There are times when I just want to turn everything off (TV, computer, books, magazines); and that includes life too.
Why? I am sitting down thumbing through pages of a magazine noticing how the women featured are so “put together” (firm abs, thighs not jiggly, smooth skin). Next, you are watching one of the news programs or talk shows on TV…and there are a “million” of them… and this individual you notice in the magazine happens to be a guest on one of these shows and they are discussing some of the day’s current events. They appear to have command of the language as they move the audience and connecting with them. And they look good doing it.
What does that say about me?
Am I unfairly comparing myself to an image that is not attainable? I am aware that most of those pictures have been airbrushed in order to show that perfect image. But it still doesn’t make me feel better. This is what advertisers, the media, and society throws out at you. And their message is this:
If you want to be successful and get all the good things that life has to offer, you will have to conform to this way of thinking…or be prepared to be on the outside looking in. This is what society dictates as their version of normal, which has been around for as long as I can remember.
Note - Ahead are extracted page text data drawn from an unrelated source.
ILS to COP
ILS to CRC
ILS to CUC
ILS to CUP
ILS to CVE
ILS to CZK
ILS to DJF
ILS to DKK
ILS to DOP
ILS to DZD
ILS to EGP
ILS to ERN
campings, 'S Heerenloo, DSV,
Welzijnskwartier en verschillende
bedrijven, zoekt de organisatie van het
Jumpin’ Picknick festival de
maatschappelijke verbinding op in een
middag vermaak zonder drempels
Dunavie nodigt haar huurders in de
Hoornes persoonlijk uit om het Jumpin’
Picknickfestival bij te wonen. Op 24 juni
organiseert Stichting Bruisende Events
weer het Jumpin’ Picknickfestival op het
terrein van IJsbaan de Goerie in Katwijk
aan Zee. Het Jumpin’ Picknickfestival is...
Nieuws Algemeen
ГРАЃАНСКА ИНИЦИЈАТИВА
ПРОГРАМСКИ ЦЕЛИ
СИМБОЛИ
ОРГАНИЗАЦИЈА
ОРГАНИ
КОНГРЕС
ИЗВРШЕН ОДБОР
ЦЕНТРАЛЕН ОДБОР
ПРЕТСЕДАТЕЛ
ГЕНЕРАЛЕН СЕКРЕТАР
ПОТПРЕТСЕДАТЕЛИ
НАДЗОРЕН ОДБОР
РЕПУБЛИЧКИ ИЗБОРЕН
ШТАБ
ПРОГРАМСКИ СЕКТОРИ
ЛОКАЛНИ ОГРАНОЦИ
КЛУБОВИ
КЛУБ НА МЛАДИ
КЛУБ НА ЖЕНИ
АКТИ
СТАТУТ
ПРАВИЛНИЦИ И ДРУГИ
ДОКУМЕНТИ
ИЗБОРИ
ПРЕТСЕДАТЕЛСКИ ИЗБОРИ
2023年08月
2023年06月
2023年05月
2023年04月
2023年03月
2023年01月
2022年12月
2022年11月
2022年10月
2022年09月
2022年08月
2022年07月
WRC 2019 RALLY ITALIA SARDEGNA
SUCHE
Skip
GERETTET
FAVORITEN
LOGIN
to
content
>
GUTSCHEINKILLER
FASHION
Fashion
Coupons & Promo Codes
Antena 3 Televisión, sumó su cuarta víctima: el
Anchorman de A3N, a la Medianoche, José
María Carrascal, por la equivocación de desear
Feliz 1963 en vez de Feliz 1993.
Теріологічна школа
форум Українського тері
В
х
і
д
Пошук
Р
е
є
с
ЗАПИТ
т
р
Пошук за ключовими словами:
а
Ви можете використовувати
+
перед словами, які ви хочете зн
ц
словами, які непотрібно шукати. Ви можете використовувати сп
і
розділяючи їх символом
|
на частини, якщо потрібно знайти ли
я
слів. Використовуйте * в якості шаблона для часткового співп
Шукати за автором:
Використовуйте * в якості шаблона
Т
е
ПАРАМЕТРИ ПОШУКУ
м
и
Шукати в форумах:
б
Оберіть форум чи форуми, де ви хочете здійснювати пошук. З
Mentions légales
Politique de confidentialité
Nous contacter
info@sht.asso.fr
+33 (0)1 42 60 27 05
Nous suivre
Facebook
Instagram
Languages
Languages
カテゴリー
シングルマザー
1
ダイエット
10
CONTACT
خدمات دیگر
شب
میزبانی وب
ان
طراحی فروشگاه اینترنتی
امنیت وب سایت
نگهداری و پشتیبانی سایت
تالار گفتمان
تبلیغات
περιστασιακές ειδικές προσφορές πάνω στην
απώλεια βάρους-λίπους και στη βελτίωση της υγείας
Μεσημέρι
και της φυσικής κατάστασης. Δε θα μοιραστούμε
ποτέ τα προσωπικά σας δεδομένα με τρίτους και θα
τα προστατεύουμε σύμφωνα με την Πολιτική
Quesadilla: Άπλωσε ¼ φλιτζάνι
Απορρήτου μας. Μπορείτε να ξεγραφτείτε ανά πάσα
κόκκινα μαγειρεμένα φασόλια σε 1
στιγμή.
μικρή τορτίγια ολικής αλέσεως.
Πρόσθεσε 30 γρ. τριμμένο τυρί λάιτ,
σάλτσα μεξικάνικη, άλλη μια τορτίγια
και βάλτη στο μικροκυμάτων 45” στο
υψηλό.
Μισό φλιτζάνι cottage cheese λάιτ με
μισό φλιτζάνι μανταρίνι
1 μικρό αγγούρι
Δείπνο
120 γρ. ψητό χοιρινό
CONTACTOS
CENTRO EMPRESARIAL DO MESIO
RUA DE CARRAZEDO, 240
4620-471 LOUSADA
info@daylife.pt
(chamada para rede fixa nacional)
Why? Because it sells. Period. And I have declared war on this, because it is a system that is designed to fail you and brainwash you into believing that you will never be good enough to be one of us(the beautiful people), no matter how many dollars you spend and products you try.
Guess what people? You’re right. By that definition I will never be one of you. I have heard this “mantra” over and over since I was old enough to know what it meant when someone told me that I was not pretty. From elementary school through college and even in the work place until recently, I was one of those individuals shelling out money buying some of the products and some of them I still use, because they work for me with positive results. The others…we won’t talk about.
But that is how it is.
I want to talk about my world for a moment. The world I live in embraces individuality and accepts that people comes in all different shapes and sizes. Also in the world I live in there is room for improvement; as I stated earlier, even though the women featured in the magazines I browse may have a body that is unrealistic for me, that does mean I can not have the best body for my type…and the healthiest it can be. And that can be obtain via a healthy eating plan and physical movement. Take some time to breathe, love, hug, relax, and laugh…there is way too much negativity to go around.
Send it back where it came from.
I cannot change the world… but I no longer will let the world change me. Be that as it may, after all these years, I am becoming comfortable and confident in who I am…an unique being with some imperfections, not Barbie or any of her friends and relatives.